Divisions et surenchères

Mission impossible est celle que s’apprêtent à accomplir les Arabes au prochain sommet. En effet, comment, devant un agenda aussi chargé que diversifié, retrouver la sécurité au Darfour, réinventer la trêve en Somalie, aider à dépasser la crise libanaise, repenser la stabilité en Irak, lever le blocus imposé à la Syrie et réconcilier les frères ennemis en Palestine ?

Autant de dossiers qui interpellent les chefs d’Etats arabes. Des problèmes aussi compliqués les uns que les autres et auxquels les Arabes qui se réuniront le 29 mars à Damas sont appelés à trouver des solutions ou, à défaut, suggérer les voies pour leur règlement. Jamais le Monde arabe, cible de toutes les convoitises, abasourdi par des menaces patentes, n’a été confronté à tant de dilemmes. C’est pour la première fois dans leur histoire, c'est-à-dire durant les 29 sommets , entre ordinaires et extraordinaires, organisés depuis 1946 jusqu’en 2007, que les arabes déboussolés s’enlisent davantage dans des conflits interarabes glissant comme sur du sable mouvant.

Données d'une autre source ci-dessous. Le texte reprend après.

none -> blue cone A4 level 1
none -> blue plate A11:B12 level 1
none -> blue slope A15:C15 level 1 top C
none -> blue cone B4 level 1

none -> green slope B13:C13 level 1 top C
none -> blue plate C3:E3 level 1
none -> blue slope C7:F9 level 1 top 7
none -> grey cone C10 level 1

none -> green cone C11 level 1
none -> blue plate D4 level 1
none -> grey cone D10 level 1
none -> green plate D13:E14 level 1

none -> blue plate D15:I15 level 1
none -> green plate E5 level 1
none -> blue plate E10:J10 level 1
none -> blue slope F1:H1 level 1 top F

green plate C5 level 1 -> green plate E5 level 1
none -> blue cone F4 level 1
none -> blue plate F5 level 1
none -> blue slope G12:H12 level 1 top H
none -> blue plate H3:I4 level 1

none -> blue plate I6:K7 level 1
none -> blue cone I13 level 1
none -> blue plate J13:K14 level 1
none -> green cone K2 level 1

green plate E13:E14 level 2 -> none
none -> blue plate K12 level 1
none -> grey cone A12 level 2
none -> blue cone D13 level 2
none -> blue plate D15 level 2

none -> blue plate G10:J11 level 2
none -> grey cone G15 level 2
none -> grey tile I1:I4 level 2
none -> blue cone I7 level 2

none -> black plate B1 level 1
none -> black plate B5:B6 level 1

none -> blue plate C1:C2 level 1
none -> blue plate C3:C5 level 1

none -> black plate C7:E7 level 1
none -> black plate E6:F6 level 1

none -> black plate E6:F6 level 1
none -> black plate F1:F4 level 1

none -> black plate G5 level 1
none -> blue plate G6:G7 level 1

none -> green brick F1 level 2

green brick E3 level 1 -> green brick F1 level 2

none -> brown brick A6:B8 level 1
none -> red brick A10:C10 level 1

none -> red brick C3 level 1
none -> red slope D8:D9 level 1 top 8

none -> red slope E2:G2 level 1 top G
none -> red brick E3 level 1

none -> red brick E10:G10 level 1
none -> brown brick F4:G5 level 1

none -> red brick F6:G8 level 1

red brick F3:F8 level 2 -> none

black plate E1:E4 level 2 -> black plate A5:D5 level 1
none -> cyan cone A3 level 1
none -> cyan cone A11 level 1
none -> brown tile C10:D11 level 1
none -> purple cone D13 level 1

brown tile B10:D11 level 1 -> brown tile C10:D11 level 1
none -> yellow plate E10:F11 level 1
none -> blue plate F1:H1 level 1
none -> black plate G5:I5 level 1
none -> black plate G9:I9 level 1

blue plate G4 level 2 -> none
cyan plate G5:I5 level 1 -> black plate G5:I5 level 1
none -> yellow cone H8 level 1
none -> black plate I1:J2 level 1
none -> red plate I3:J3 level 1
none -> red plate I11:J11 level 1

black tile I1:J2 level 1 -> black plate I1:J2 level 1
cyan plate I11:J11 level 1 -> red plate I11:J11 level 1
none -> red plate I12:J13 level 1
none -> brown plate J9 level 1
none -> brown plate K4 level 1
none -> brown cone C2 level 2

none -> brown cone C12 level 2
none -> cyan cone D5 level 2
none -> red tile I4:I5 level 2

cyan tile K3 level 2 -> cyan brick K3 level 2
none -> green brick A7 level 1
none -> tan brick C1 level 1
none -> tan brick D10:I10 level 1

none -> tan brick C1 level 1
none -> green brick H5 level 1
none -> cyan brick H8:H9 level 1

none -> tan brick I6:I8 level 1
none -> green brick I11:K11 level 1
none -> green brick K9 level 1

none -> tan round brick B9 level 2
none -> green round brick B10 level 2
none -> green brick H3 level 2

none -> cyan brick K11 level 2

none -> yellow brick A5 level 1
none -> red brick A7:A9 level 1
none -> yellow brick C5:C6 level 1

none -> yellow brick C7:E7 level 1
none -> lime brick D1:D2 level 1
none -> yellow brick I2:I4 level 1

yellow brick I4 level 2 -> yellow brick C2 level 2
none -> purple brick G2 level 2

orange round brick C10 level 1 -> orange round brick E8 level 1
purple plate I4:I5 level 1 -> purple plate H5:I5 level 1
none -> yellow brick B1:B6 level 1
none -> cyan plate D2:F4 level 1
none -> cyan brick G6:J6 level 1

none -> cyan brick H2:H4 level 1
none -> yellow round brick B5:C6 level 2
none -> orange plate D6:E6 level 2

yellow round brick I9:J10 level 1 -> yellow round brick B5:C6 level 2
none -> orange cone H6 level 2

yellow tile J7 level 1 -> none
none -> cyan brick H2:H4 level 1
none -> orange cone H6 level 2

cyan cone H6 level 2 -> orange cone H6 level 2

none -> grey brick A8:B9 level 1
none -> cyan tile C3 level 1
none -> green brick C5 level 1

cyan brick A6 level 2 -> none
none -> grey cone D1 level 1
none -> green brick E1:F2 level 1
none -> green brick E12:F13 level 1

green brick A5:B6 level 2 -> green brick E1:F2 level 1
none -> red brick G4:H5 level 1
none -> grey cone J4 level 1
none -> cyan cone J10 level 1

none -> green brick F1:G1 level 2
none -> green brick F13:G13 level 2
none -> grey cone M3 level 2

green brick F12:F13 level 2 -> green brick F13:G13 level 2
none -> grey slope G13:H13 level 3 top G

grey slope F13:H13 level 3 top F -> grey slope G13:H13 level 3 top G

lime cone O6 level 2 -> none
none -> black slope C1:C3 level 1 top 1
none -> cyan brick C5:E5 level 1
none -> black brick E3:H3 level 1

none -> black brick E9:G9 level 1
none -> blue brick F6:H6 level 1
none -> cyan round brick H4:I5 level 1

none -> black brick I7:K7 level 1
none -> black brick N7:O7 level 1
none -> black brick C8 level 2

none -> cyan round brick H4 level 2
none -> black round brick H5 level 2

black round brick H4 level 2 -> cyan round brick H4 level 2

Toutefois, malgré un agenda chargé, les dirigeants arabes semblent plus préoccupés par l’ordre de priorité. Pourtant tous les dossiers sont aussi compliqués les uns que les autres. Tous les dossiers, déférés des sommets précédents ou nouveaux, urgent. A commencer par celui de l’Irak, un pays qui n’a pas retrouvé la stabilité et la démocratie promises il y a cinq ans déjà, la région du Sahel (Mauritanie, Algérie et Libye côté arabe) sous la menace de l’insécurité transfrontalière et des manœuvres autour du déploiement d’un commandement militaire américain dans la région (l’Africom, installé actuellement à Bruxelles). A proximité, le heurt soudanais avec le Tchad depuis le triste épisode des enfants de l’arche de Zoé menace aussi d’un embrasement certain.

Le temps des incertitudes

Compte tenu du contentieux syro-égypto-saoudien sur le chapitre libanais et son corollaire syro-iranien, il est fait état  de tentatives de faire avorter la tenue du sommet.  En effet, il n’est pas  certain que d’ici la date fatidique du 29 mars le sommet se tiendra. Ce qui, au demeurant, n’est pas fait nouveau. Il est avancé que certains souverains et  chefs d’Etat arabes ne prendront pas le chemin de Damas. Les divergences sont telles qu’elles se matérialisent, depuis Khartoum, par le boycott des sommets par certains chefs d’Etat et souverains qui bouderaient de certaines capitales. Ce sentiment de refoulement mutuel alimenté par la prétention de leadership minimise l’intérêt de ces réunions de haut niveau consacrées fondamentalement à prendre des décisions d’intérêt commun. Mais ce qui devait être considéré, à l’instar de grands regroupements régionaux, comme rituel sacré est désormais perçu comme une corvée par ceux-là même qui ont fondé la Ligue autour de préceptes unionistes nobles. Par conséquent, en dépit des assurances de certains dirigeants, le risque du report du sommet plane toujours. Car l’intention des Saoudiens et des Egyptiens de le boycotter hypothèque a fortiori les chances de réussite de la solidarité arabo-arabe. Une solidarité à reconstruire afin de se rendre à l’évidence et de transcender le sentiment individuel afin de dialoguer et de discuter des issues aux problèmes de la nation, même dans la divergence de points de vues sur les «plaies» arabes. Les conditions dans lesquelles se font les préparatifs dénotent d’un échec annoncé, voire programmé, du 19e sommet qui ne sera forcément pas celui de la Palestine, encore moins celui de l’occupation irakienne. Aussi faut-il se demander, au cas où les Arabes iraient désunis à un sommet décisif, si deux ou trois jours suffiront pour passer en examen les dossiers mis sur la table.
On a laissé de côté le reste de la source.